(Stored records)
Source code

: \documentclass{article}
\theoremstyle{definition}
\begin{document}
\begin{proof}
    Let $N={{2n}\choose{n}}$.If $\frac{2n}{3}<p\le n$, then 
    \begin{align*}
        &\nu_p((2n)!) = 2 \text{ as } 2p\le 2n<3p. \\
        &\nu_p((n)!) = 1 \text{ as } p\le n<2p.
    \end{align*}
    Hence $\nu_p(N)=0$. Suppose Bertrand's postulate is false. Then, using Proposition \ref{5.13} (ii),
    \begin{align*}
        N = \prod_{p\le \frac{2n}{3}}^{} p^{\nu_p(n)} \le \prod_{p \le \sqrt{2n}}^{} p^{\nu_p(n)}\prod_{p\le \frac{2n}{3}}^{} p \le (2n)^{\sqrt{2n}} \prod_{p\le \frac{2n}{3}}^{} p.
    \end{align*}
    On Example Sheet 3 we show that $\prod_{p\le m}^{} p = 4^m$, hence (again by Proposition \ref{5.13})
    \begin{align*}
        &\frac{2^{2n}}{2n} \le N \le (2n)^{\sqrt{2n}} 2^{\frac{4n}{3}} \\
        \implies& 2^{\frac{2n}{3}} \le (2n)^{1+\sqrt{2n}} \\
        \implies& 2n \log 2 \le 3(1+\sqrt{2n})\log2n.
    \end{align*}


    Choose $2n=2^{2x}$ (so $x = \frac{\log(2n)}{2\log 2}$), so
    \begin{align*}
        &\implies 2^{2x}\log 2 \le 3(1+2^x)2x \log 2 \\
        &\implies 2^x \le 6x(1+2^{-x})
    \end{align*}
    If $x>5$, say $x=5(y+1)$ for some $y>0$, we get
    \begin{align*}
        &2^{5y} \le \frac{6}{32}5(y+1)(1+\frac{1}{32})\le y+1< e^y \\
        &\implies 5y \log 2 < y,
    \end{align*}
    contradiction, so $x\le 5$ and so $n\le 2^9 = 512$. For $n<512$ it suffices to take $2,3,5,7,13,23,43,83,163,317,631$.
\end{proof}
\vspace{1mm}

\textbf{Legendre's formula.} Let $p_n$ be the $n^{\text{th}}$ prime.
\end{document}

## Exercise
Scan the records for the string "sqrt" and report each line where it occurs.

## Task result
        N = \prod_{p\le \frac{2n}{3}}^{} p^{\nu_p(n)} \le \prod_{p \le \sqrt{2n}}^{} p^{\nu_p(n)}\prod_{p\le \frac{2n}{3}}^{} p \le (2n)^{\sqrt{2n}} \prod_{p\le \frac{2n}{3}}^{} p.
        &\frac{2^{2n}}{2n} \le N \le (2n)^{\sqrt{2n}} 2^{\frac{4n}{3}} \\
        \implies& 2^{\frac{2n}{3}} \le (2n)^{1+\sqrt{2n}} \\
        \implies& 2n \log 2 \le 3(1+\sqrt{2n})\log2n.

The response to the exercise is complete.